Notadamente a pessoa com deficiência, mas especificadamente as pessoas acometidas com deficiências visuais, na fala ou motora, são as que enfrentam maiores dificuldade para realizar estas atividades do dia a dia, quando estas não são completamente inviabilizadas pelas barreiras existentes.

Dallari (2004) entende que os seres humanos vivem juntos, não apenas porque escolheram esse modo de vida, mas porque a vida em sociedade é uma necessidade da natureza humana.  Estas necessidades podem ser tanto de natureza material como roupas, alimentos, moradia, como de ordem psicológica, como o afeto, amar e sentir-se amada, atenção etc.

Participar da sociedade de consumo é estar apto a praticar os atos que a compõem: comprar, vender ou utilizar serviços por conta própria, em igualdade de condições. Em seu artigo inaugural a Lei Brasileira de Inclusão – LBI, assevera que o seu principal objetivo é promover, em condições de igualdade, o exercício dos direitos e das liberdades fundamentais por pessoa com deficiência, visando a sua inclusão social e cidadania.

O processo de inclusão das pessoas com deficiência não se resume somente ao direito ao trabalho, à educação, ou acesso aos órgãos públicos, mas engloba todos os aspectos da vida moderna, inclusive os que eventualmente surgirem em virtude de avanços tecnológicos.

Observa-se que na última década houve diversos avanços no processo inclusivo, mas ainda existem situações que requerem um olhar atento, especialmente quando se fala em sociedade de consumo, como o fato de ser quase nula nas gôndolas dos supermercados produtos com linguagem braile em seus rótulos, para que o cidadão cego possa identificar o que está comprando e seus ingredientes. Semelhantemente, um cidadão que seja surdo-mudo e utilize a linguagem brasileira de sinais – LIBRAS, dificilmente conseguirá se comunicar com um atendente ou caixa de supermercado por falta de preparo do funcionário, assim como um cidadão que use cadeira de rodas consegue alcançar um produto no topo da prateleira quando na verdade deveria existir uma pessoa para auxiliá-lo desde o momento que adentra no estabelecimento comercial.

Pequenos atos da vida cotidiana praticados por pessoas com deficiência imersos em uma sociedade de consumo, embora aparentemente simplórios, possuem um significado que extrapola o próprio valor do objeto ou ato em si, haja vista representar a manifestação da igualdade de oportunidades constitucionalmente prevista e reafirmada no ideal da Lei Brasileira de Inclusão, expondo como resultado uma redução das barreiras eventualmente existentes e a concretização de um processo real de inclusão.
──────
Exercícios a resolver:
**A)** Cite literalmente todas as linhas dos registros de horários dos relógios, deixando as imagens de fora da resposta.
**B)** Continue o texto sobre a inclusão das pessoas com deficiência na sociedade de consumo a partir do ponto em que ele termina.
O texto e os registros não têm relação entre si.

Dados armazenados:
──────
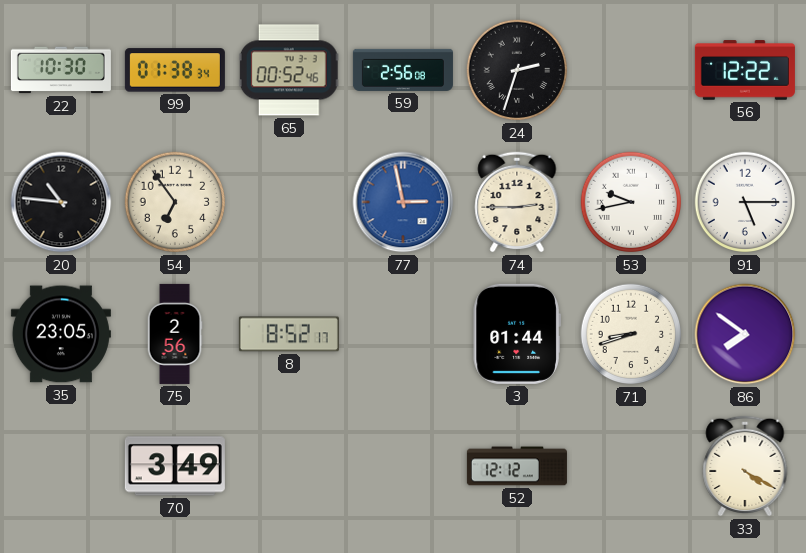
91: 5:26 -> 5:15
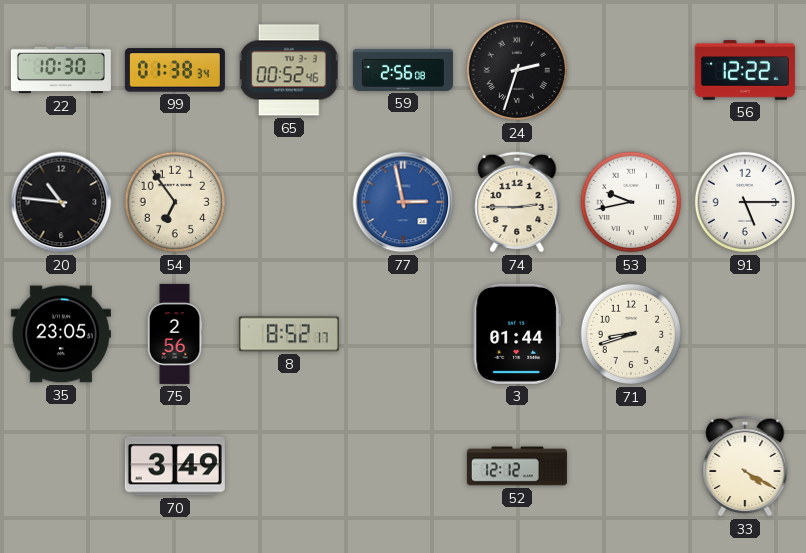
86: 7:51 -> none
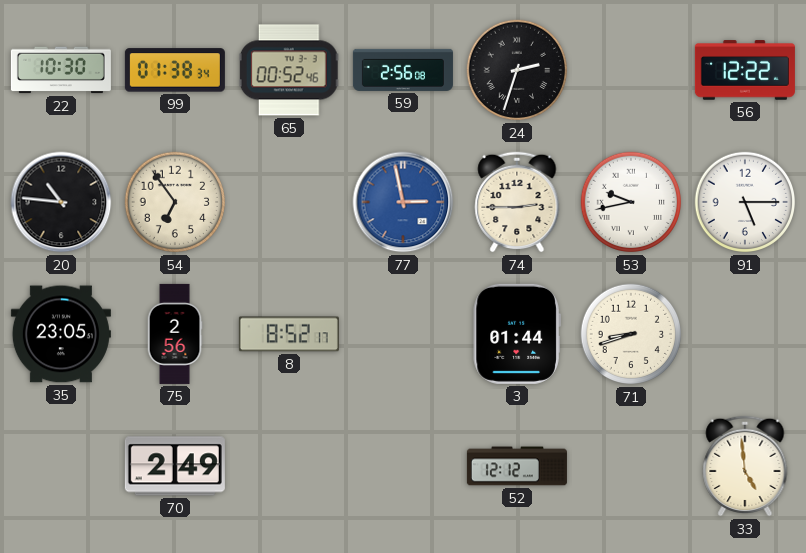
70: 3:49 -> 2:49
33: 4:20 -> 4:59
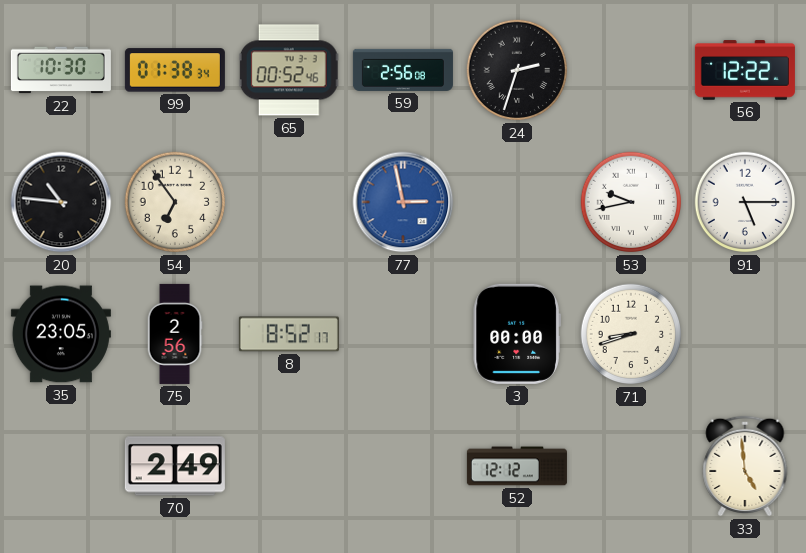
74: 2:45 -> none
3: 01:44 -> 00:00
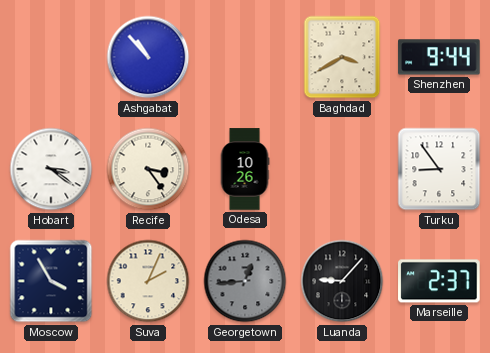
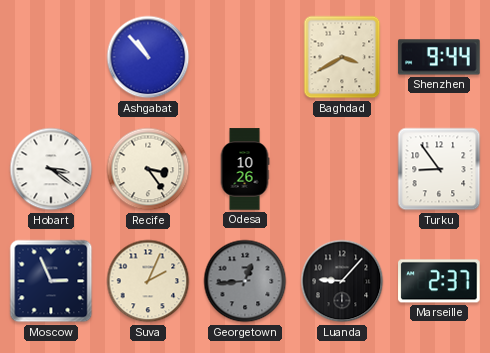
Moscow: 3:55 -> 2:56
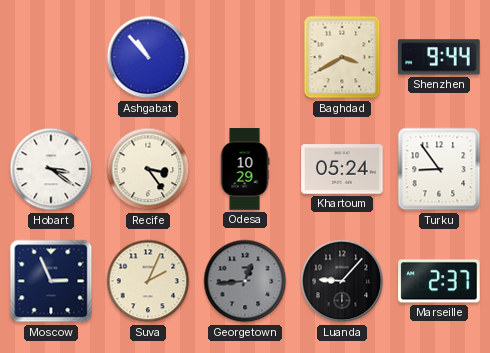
Odesa: 10:26 -> 10:29
Khartoum: none -> 05:24
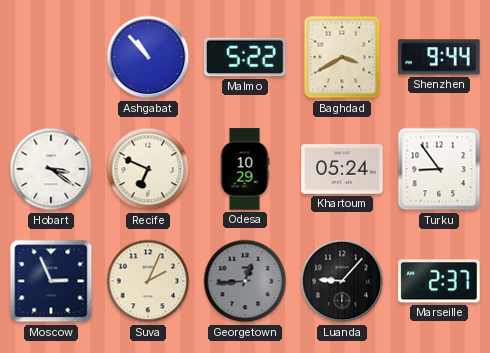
Malmo: none -> 5:22
Recife: 3:24 -> 6:49
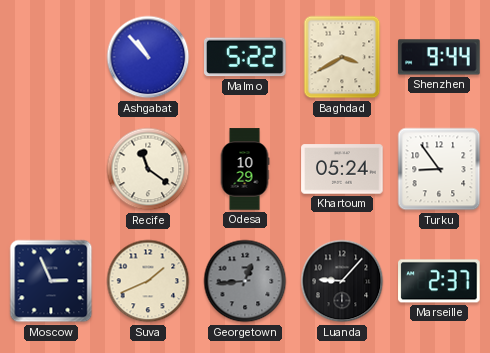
Hobart: 3:21 -> none
Recife: 6:49 -> 11:21
Suva: 2:04 -> 1:41
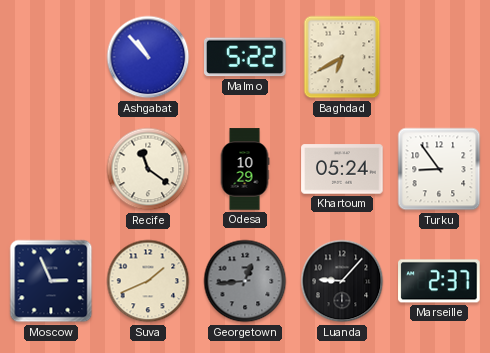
Baghdad: 3:40 -> 6:40
Shenzhen: 9:44 -> none
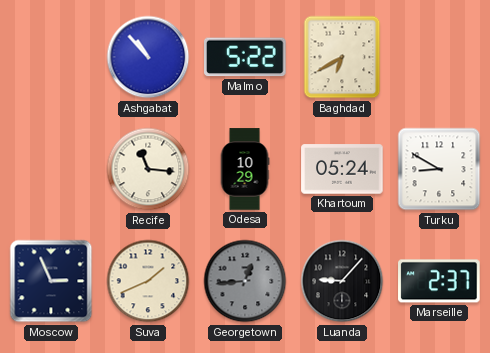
Recife: 11:21 -> 11:16
Turku: 8:54 -> 8:50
──────
Conjunto de respostas:
**A)**
91: 5:26 -> 5:15
86: 7:51 -> none
70: 3:49 -> 2:49
33: 4:20 -> 4:59
74: 2:45 -> none
3: 01:44 -> 00:00
Moscow: 3:55 -> 2:56
Odesa: 10:26 -> 10:29
Khartoum: none -> 05:24
Malmo: none -> 5:22
Recife: 3:24 -> 6:49
Hobart: 3:21 -> none
Recife: 6:49 -> 11:21
Suva: 2:04 -> 1:41
Baghdad: 3:40 -> 6:40
Shenzhen: 9:44 -> none
Recife: 11:21 -> 11:16
Turku: 8:54 -> 8:50

**B)**
3  A igualdade e o processo inclusivo na sociedade de consumo

Bauman (2008) ao discorrer sobre a sociedade de consumidores conclui que o valor supremo buscado é uma vida feliz, e que esta sociedade promete uma felicidade perpétua e instantânea não admitindo aqueles que pensam de maneira contrária ou o próprio sentimento de infelicidade, desqualificando este tipo de pessoa como membro autêntico da sociedade.

          A felicidade mencionada por Bauman é um valor subjetivo perseguido por todos indistintamente de modo que a forma de se atingir tal objetivo varia segundo os valores intrínsecos de cada um, sem deixar de lado os fatores culturais impostos pelo movimento consumerista. Não é possível se falar em felicidade, no tocante as pessoas com deficiência, mesmo que fundamentada em diferentes alicerces ou culturas, sem adentrar em duas variáveis que necessariamente a afetam diretamente: a igualdade e a inclusão social.

          Gonçalves (2010) compreende que a igualdade é um conceito mutável no tempo, adaptando-se ao dinamismo das carências e das reivindicações sociais. Observa ainda que a sociedade evoluiu de um estágio em que se entendia como sendo natural a desigualdade, passando pela defesa da igualdade formal e alcançando a igualdade material (igualdade de oportunidades).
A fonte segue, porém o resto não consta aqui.